A verbatim reproduction of the lines below, from the line containing "right shoulder: (1373, 930)" through the line containing "nose: (618, 858)", both ends included, is the whole required output.

[People photos with keypoints]
◇ ◇ ◇ ◇ ◇

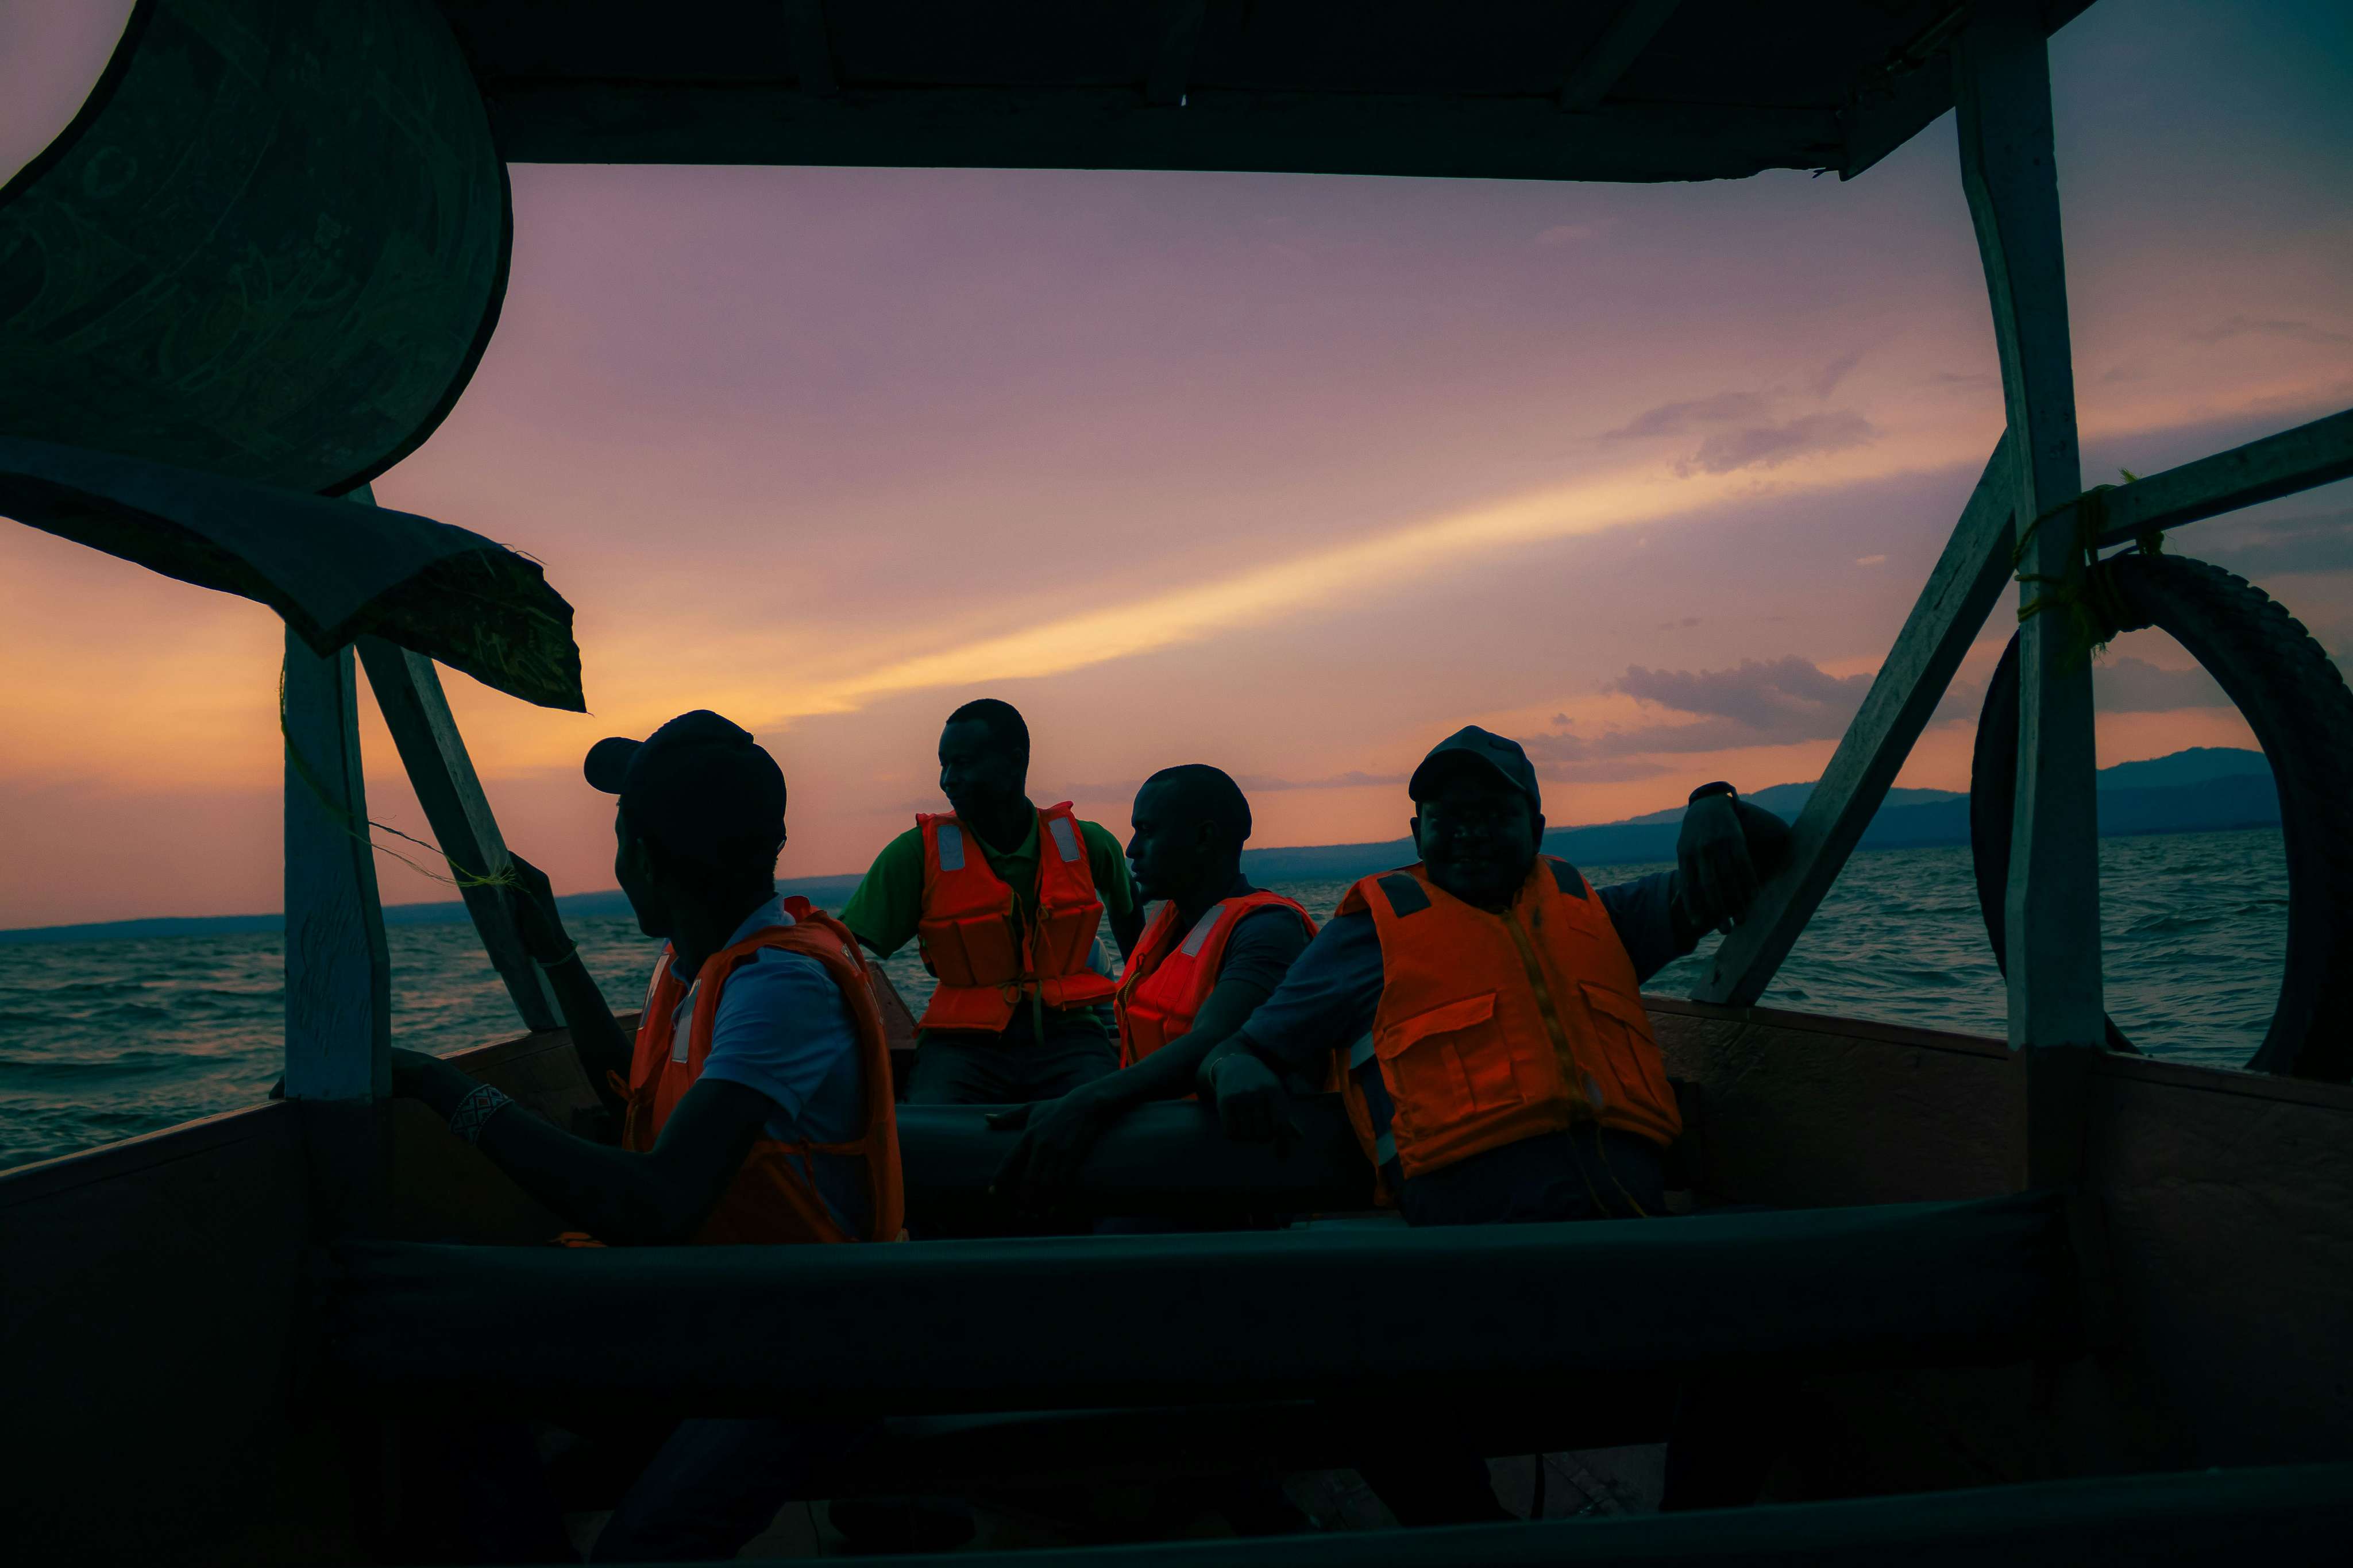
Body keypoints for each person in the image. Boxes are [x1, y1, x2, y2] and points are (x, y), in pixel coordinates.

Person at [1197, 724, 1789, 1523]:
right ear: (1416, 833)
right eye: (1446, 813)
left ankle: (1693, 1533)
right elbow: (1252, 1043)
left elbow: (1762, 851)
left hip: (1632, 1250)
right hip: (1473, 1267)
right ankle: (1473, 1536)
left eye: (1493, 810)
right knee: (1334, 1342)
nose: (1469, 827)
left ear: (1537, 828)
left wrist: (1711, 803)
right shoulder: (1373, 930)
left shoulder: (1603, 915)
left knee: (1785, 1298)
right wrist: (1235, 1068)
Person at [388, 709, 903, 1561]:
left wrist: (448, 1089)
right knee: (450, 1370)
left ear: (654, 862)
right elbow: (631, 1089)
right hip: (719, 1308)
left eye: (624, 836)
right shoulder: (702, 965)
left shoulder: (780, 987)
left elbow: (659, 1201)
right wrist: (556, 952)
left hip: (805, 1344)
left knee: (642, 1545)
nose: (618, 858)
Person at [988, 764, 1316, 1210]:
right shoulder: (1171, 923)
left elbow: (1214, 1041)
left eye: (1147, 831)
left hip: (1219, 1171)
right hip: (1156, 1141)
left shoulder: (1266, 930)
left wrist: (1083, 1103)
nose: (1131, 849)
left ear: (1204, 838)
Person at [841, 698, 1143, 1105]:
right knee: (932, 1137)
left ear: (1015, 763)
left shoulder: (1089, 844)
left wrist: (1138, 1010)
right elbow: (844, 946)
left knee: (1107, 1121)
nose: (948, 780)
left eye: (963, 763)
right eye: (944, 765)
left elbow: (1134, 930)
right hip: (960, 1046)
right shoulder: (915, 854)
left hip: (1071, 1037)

◇ ◇ ◇ ◇ ◇

Expected output:
right shoulder: (1373, 930)
left shoulder: (1603, 915)
left knee: (1785, 1298)
right wrist: (1235, 1068)
Person at [388, 709, 903, 1561]:
left wrist: (448, 1089)
right knee: (450, 1370)
left ear: (654, 862)
right elbow: (631, 1089)
right hip: (719, 1308)
left eye: (624, 836)
right shoulder: (702, 965)
left shoulder: (780, 987)
left elbow: (659, 1201)
right wrist: (556, 952)
left hip: (805, 1344)
left knee: (642, 1545)
nose: (618, 858)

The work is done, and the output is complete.